An award reinstating a corrections officer who engaged in a transaction to procure an illegal drug, and who used an illegal drug, and lied during an investigation due to his refusal to acknowledge his use of illegal drugs would undermine the public policy of ensuring safe and secure prisons. As such, the award must be vacated based on the public policy exception.
Manifest Disregard
The State further alleges the arbitrator's manifest disregard of the law as an additional basis for vacating the award. Consistent with the developing jurisprudence in other jurisdictions, Connecticut courts recognize an exception allowing vacatur of an award because of egregious misbehavior. Unlike the public policy exception, an exception based on the arbitrator's manifest disregard of the law is not based on common law and is encompassed by the existing statutory scheme for judicial review in § 52-418. As a result, judicial inquiry under the manifest disregard statute is extremely limited. Garrity, 223 Conn. at 9.
Specifically, only an award which "manifests an egregious or patently irrational application of the law is an award that should be set aside pursuant to § 52-418(a)(4) because the arbitrator has exceeded his powers or so imperfectly executed them that a mutual, final and definite award upon the subject matter submitted was not made." Garrity, 223 Conn. at 10.

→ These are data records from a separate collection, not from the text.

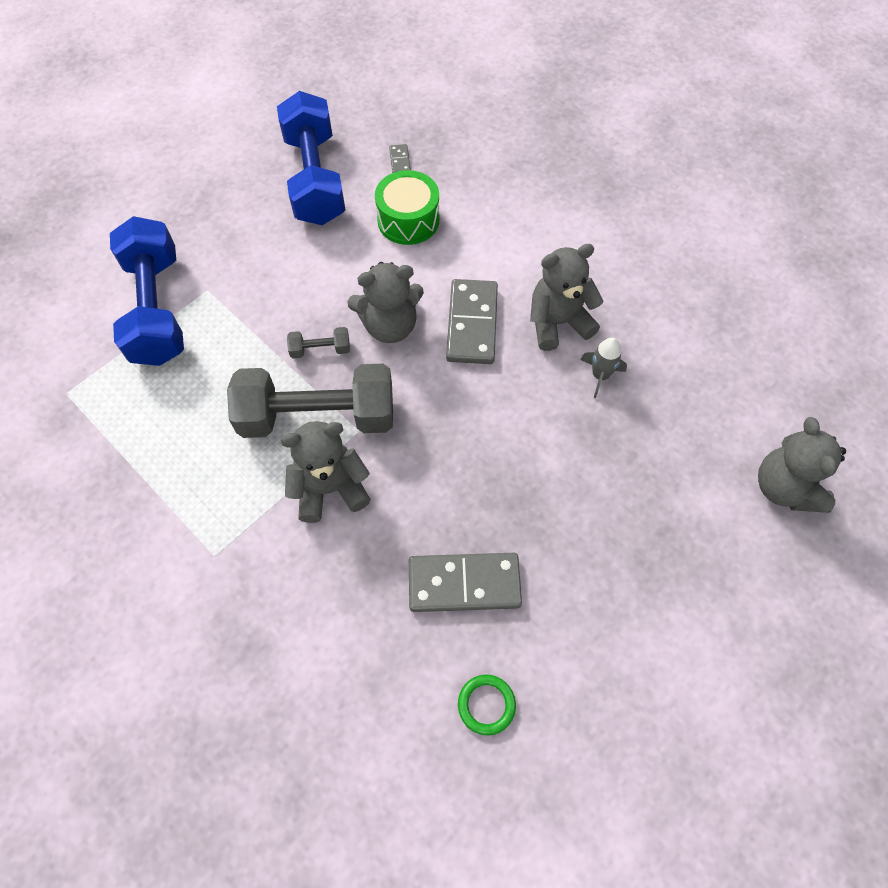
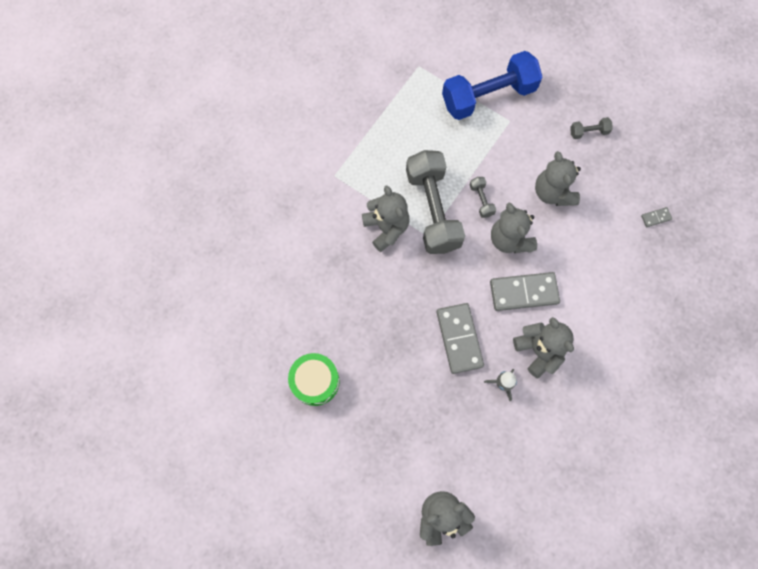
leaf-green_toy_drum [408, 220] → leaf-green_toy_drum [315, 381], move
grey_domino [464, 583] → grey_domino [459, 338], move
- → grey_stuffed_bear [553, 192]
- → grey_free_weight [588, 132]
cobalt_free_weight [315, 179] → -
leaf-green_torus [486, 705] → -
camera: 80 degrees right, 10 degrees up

Connecticut courts have adopted the reasoning of federal courts deciding this issue of manifest disregard and agree that "the error must have been obvious and capable of being readily and instantly perceived by the average person qualified to serve as an arbitrator. Moreover, the term `disregard' implies that the arbitrator appreciates the existence of a clearly governing legal principle but decides to ignore or pay no attention to it . . . The governing law alleged to have been ignored by the arbitrator must be well defined, explicit, and clearly applicable." Garrity, 223 Conn. at 9. The burden rests on the party challenging the award. Id.
Because the State does not adequately set forth a claim under the statutory provision for vacatur based on manifest disregard of the law, this claim is denied.
Conclusion
For the foregoing reasons, this court finds that enforcement of the arbitration award which reinstates the grievant, Desilets, to his position as a corrections officer is violative of public policy and is thus vacated.